To solve the problem, we need to find the indefinite integral of the function \( f(x) \) given that \( f\left(\frac{3x-4}{3x+4}\right) = x + 2 \). ### Step-by-Step Solution: 1. **Substitution**: Let \( y = \frac{3x - 4}{3x + 4} \).

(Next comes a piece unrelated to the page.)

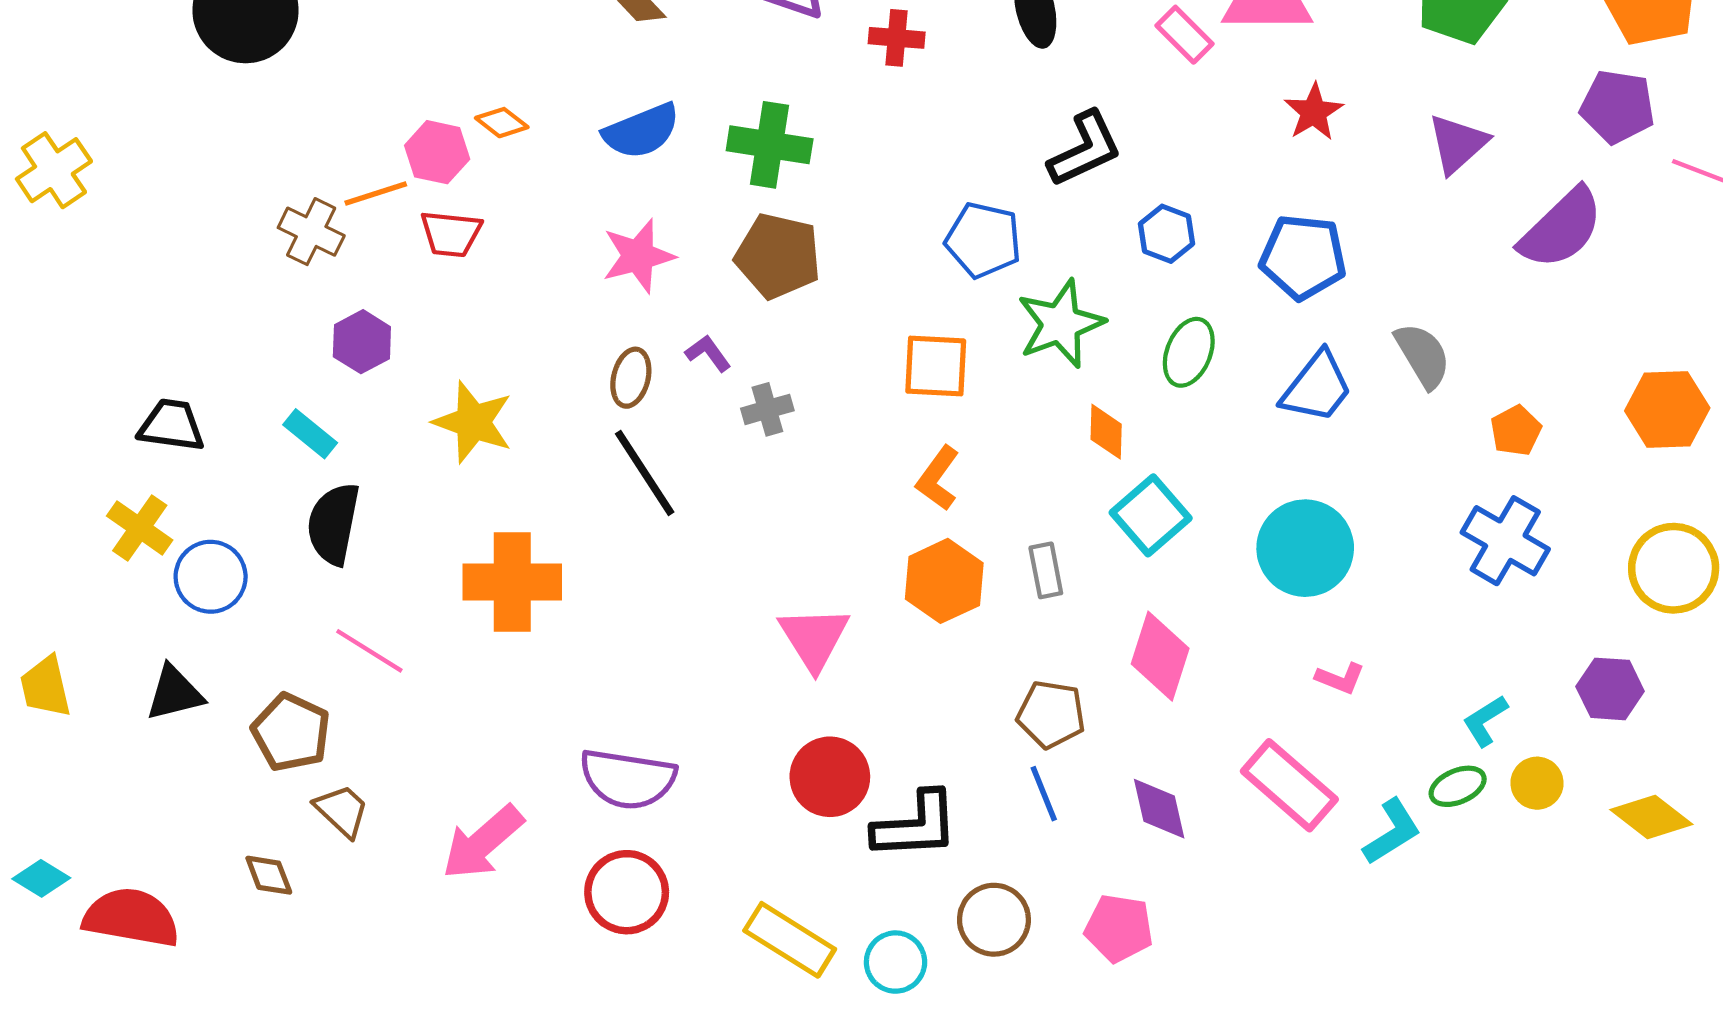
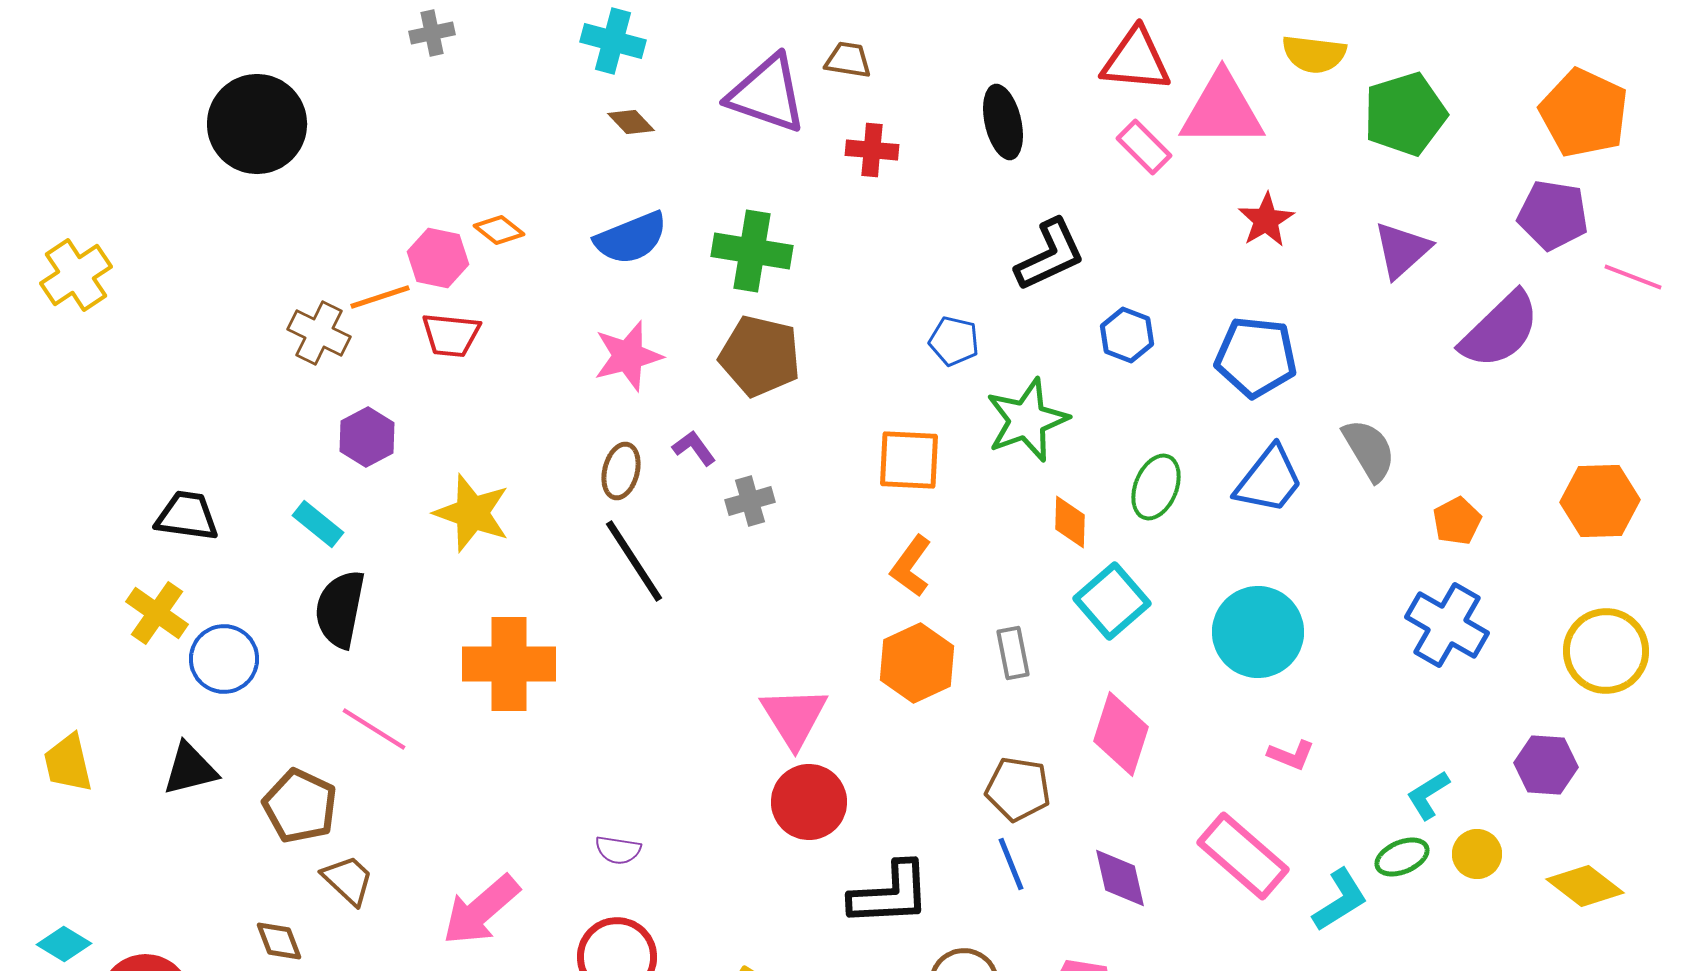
blue pentagon: (983, 240) -> (954, 341), size x0.7
green ellipse: (1189, 352) -> (1156, 487), moved
red circle: (830, 777) -> (809, 802), moved
purple semicircle: (628, 779) -> (618, 850), size x0.5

We need to express \( x \) in terms of \( y \). \[ y(3x + 4) = 3x - 4 \implies 3xy + 4y = 3x - 4 \] Rearranging gives: \[ 3xy - 3x = -4 - 4y \implies 3x(y - 1) = -4(1 + y) \implies x = \frac{-4(1 + y)}{3(y - 1)} \] 2. **Finding \( f(y) \)**: From the original equation, we have: \[ f(y) = x + 2 = \frac{-4(1 + y)}{3(y - 1)} + 2 \] To simplify this, we first express \( 2 \) with a common denominator: \[ 2 = \frac{6(y - 1)}{3(y - 1)} = \frac{6y - 6}{3(y - 1)} \] Now substituting back: \[ f(y) = \frac{-4(1 + y) + 6y - 6}{3(y - 1)} = \frac{-4 - 4y + 6y - 6}{3(y - 1)} = \frac{2y - 10}{3(y - 1)} \] 3. **Simplifying \( f(y) \)**: \[ f(y) = \frac{2(y - 5)}{3(y - 1)} \] 4. **Finding the integral**: Now we need to integrate \( f(x) \): \[ \int f(x) \, dx = \int \frac{2(x - 5)}{3(x - 1)} \, dx \] This can be split into two parts: \[ \int \frac{2x}{3(x - 1)} \, dx - \int \frac{10}{3(x - 1)} \, dx \] 5. **Integrating the first term**: For the first term, we can use substitution: \[ u = x - 1 \implies du = dx \implies x = u + 1 \] Thus, \[ \int \frac{2(u + 1)}{3u} \, du = \int \left(\frac{2}{3} + \frac{2}{3u}\right) \, du = \frac{2}{3}u + \frac{2}{3} \ln |u| + C \] 6. **Integrating the second term**: \[ -\int \frac{10}{3(x - 1)} \, dx = -\frac{10}{3} \ln |x - 1| + C \] 7. **Combining the results**: \[ \int f(x) \, dx = \frac{2}{3}(x - 1) + \frac{2}{3} \ln |x - 1| - \frac{10}{3} \ln |x - 1| + C \] Simplifying gives: \[ \int f(x) \, dx = \frac{2}{3}(x - 1) - \frac{8}{3} \ln |x - 1| + C \] ### Final Answer: \[ \int f(x) \, dx = \frac{2}{3}(x - 1) - \frac{8}{3} \ln |x - 1| + C \]